▸ **AIM OF THE EXERCISE**:
Copy out the blog post on Advent ideas below, word for word and in full.

▸ **EXCERPT TO READ**:
>>>>

Sunday, November 8, 2009

More Advent Ideas


A dear friend of mine wrote a great response to my Advent post of the other day. Apparently, the blogger comment application wouldn't allow her to post all of her wonderful ideas--the comment was too long. But, she emailed them to me, and I decided to post them here for you all to enjoy.
I particularly love her suggestions for music. She is a wonderful musician and music teacher, and I am a total novice when it comes to such things, so I always love her input in this area. Enjoy!


Thanks, Bethany, for this post as an invitation to dialogue about Advent! It is truly one of my favorite times of year, and the twelve days of Christmas mean so much more when Advent is celebrated first. Here are a few of my favorite ways to celebrate Advent:

- We really enjoy having the advent wreath on our table for devotions in the weeks leading up to Christmas. In addition to doing a Bible reading, we sing a verse of an advent hymn together each night. There are so many great ones, but they are often ignored in churches that don't really "get" advent! O Come O Come Immanuel in our hymnal has seven verses, so that will get you through the first week of Advent right there...Discipline yourself to save Christmas music for Christmas. Joy to the World, the Lord is Come is so powerful if you wait to sing it until Christmas morning!

<<<<

▸ **PROVIDED DATA**:
>>>>

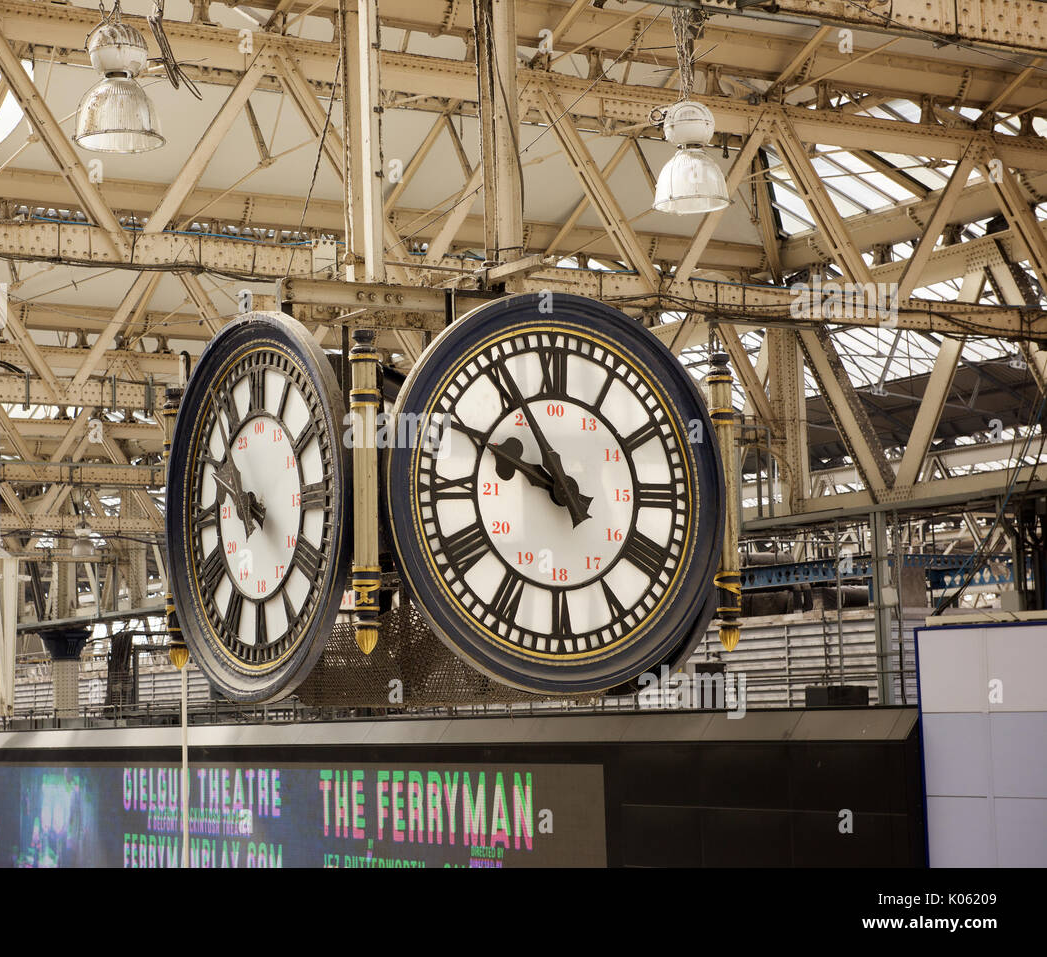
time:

<<<<
>>>>

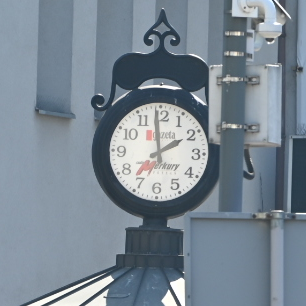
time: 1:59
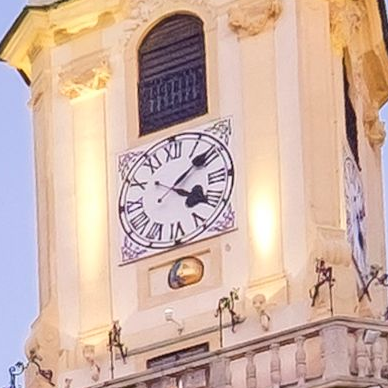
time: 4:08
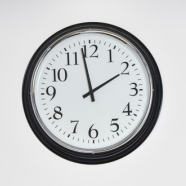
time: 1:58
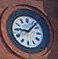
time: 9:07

<<<<

▸ **FINISHED EXERCISE**:
Sunday, November 8, 2009

More Advent Ideas


A dear friend of mine wrote a great response to my Advent post of the other day. Apparently, the blogger comment application wouldn't allow her to post all of her wonderful ideas--the comment was too long. But, she emailed them to me, and I decided to post them here for you all to enjoy.
I particularly love her suggestions for music. She is a wonderful musician and music teacher, and I am a total novice when it comes to such things, so I always love her input in this area. Enjoy!


Thanks, Bethany, for this post as an invitation to dialogue about Advent! It is truly one of my favorite times of year, and the twelve days of Christmas mean so much more when Advent is celebrated first. Here are a few of my favorite ways to celebrate Advent:

- We really enjoy having the advent wreath on our table for devotions in the weeks leading up to Christmas. In addition to doing a Bible reading, we sing a verse of an advent hymn together each night. There are so many great ones, but they are often ignored in churches that don't really "get" advent! O Come O Come Immanuel in our hymnal has seven verses, so that will get you through the first week of Advent right there...Discipline yourself to save Christmas music for Christmas. Joy to the World, the Lord is Come is so powerful if you wait to sing it until Christmas morning!